Hi ladies,
I'm afraid that this is quite a long story, but I'd really value your insights if you can battle your way to the end! I'm emotionally very wobbly and I think I need some wise words to calm me down and get my head straight.
I hurt my back a couple of weeks ago (I was doing something I probably shouldn't have been- and the guilt of being so stupid isn't helping my mental state) and carried on working (something else I probably shouldn't have done). The end result was that I ended up spending last Saturday in A&E on gas and air in total agony.
I was diagnosed with sciatica. They gave me a strong muscle relaxant and I was strapped up by physio and sent home with cocodemol and the instructions not to go into work for a week. They've given me a back brace and crutches (although they told me to try not to use the crutches because they could make things worse) and referred me to a physio for ongoing treatment. The exercises they've given me have helped a lot, but the pain's still there.
I'm trying to take as few painkillers as I can. The doctors have told me that all the drugs are absolutely fine for the baby but I can't believe they're good for it! I'd rather take a bit more pain than the worry/guilt.
My boss has told me in no uncertain terms that unless I'm 100% better he doesn't want to see me back in the building. And he means it in the most supportive way. He really does. He's a good man. The thing is, if I'm honest, I'm far from 100% better and I can see my sick leave stretching into my maternity leave without me returning to work.
I haven't prepared a handover and there are loose ends all over the place. Its such a mess.
Anyway, I have quite a hectic job, but I love it and, frankly, I need it (I earn quite a bit more than my husband, so we're dependent on me carrying on at work after my maternity leave - something else I feel guilty about).

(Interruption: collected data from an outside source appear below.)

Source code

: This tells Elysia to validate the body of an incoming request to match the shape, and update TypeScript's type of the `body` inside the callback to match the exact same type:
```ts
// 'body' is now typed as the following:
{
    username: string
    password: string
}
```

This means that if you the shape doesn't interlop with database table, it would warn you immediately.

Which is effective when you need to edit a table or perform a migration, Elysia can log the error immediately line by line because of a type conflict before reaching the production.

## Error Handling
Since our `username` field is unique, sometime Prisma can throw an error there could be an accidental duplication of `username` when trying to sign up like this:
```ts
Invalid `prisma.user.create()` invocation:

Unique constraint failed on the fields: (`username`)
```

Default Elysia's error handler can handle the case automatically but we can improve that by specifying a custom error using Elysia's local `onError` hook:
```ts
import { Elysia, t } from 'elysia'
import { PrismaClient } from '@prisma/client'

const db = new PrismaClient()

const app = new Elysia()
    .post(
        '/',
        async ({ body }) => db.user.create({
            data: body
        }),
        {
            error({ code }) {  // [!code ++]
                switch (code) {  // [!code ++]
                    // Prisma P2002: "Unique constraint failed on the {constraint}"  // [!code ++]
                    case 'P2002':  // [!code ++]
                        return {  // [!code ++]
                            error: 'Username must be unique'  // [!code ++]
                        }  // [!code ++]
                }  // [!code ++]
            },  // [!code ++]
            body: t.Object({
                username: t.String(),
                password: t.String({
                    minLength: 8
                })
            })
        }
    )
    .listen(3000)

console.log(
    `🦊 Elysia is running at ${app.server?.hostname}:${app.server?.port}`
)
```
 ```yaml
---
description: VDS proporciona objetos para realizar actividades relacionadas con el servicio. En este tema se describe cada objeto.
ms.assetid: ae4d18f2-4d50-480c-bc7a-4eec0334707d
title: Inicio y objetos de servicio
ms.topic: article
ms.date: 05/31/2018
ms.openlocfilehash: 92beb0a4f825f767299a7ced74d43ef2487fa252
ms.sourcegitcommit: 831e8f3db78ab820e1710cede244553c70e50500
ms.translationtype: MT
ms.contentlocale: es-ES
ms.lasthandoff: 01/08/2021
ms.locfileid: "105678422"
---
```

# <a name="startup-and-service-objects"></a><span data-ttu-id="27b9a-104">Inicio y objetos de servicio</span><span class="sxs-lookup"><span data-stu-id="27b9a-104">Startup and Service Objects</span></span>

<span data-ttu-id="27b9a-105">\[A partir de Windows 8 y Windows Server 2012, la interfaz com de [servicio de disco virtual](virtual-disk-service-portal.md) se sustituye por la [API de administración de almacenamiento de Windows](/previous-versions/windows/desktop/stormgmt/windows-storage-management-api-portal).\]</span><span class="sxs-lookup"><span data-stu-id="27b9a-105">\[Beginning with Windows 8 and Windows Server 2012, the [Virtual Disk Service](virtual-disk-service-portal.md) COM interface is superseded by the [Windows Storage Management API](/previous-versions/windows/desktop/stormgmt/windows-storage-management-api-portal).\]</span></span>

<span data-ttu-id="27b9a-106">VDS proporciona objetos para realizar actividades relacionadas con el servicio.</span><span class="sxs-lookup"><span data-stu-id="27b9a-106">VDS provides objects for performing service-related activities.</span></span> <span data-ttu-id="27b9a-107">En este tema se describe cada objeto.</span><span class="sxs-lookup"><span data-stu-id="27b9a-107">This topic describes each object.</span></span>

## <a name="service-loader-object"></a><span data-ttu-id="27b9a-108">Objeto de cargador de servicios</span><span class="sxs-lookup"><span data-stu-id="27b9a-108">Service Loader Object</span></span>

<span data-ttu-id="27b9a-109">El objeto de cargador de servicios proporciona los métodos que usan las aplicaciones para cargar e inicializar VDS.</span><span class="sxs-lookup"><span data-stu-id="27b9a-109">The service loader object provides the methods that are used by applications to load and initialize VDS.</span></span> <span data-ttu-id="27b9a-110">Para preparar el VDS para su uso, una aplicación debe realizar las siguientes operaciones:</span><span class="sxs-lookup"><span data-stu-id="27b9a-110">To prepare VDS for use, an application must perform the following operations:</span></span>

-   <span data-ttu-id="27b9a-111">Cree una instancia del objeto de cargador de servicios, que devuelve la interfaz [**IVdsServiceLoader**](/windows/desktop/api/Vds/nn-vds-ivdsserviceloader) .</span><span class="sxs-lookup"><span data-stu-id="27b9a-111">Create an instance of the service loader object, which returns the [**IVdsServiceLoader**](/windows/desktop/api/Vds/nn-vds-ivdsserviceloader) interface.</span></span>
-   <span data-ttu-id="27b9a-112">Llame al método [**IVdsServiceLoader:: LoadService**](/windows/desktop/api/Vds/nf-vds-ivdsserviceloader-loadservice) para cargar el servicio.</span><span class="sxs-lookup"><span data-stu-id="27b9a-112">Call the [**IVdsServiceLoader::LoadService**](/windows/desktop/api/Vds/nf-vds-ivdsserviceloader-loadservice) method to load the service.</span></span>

The business is going through a lot of change and everyone is rushed off their feet and under quite a lot of pressure.
I manage a team and this year we were responsible for delivering against a very tough budget and it looks like we might miss it despite having worked our backsides off all year. As a result, I keep thinking of everything that I could have done differently and how I must look like a complete failure to my team and my bosses. I am terrified that they are going to write me off whilst I'm on maternity leave. I don't think they'd make me redundant, but they might engineer a switch in role, or a downgrade in responsibility. They've already promoted someone over my head this year.
To make matters worse, whilst I've been off this week the company won some new business and handed it to my team to manage. My team went into melt down. They are so overloaded already that they aren't able to take on any more work. If I'd have been there it would never have reached them and I've managed to push back on the work since. But their panic has drawn attention to the problems the team is facing. I've had to get help from my manager to sort it all out in my absence. All the dirty washing is hanging out to dry and so now I'm really worried about how my boss sees me.
He's also banned me from working from home while I'm on sick leave because he's worried about me getting stressed. So no more phone calls or emails. But that's freaking me out even more because I've lost all control over what's going on and I'm not able to defend myself if people starting blaming me.
Then, to top it off, my boss's PA sent me an email telling me that to even contemplate coming back into work was incredibly selfish. That I should be taking my responsibilities as a mother more seriously and not be putting the baby at risk by chancing hurting my back further and having to take more drugs.
So, now, I'm stuck at home, in pain, worrying:
Have I hurt the baby? Am I hurting the baby? Am I destined to be a dreadful workaholic mother? Even if I'm not, is that what everyone thinks of me?
Has my career completely unravelled in a couple of weeks? How the hell are we going to pay the mortgage?
And is this all my own stupid fault for hurting my back in the first place?
I've got no friends or family nearby - I'm pinning all my hopes on NCT classes that start in a couple of weeks - but what if I'm still in this state when we go? Who'd want to be friends with me then? I'm such a mess.
What if my back never gets better and I can't lift or play with my baby?
My poor husband is being completely fantastic, but I must be driving him mad.
And I'm so annoyed with myself because I'm normally so good at keeping things in perspective, staying cheerful and just getting on with it. I'm normally a really positive, laid back person. But right now, when I should be enjoying my pregnancy, I feel like I'm losing my mind.
I just feel completely overwhelmed.
If anyone can wave a magic wand and help me get my old self back I'd be really grateful!
That really is a long post - I'm sorry. If you've made it this far -thank you!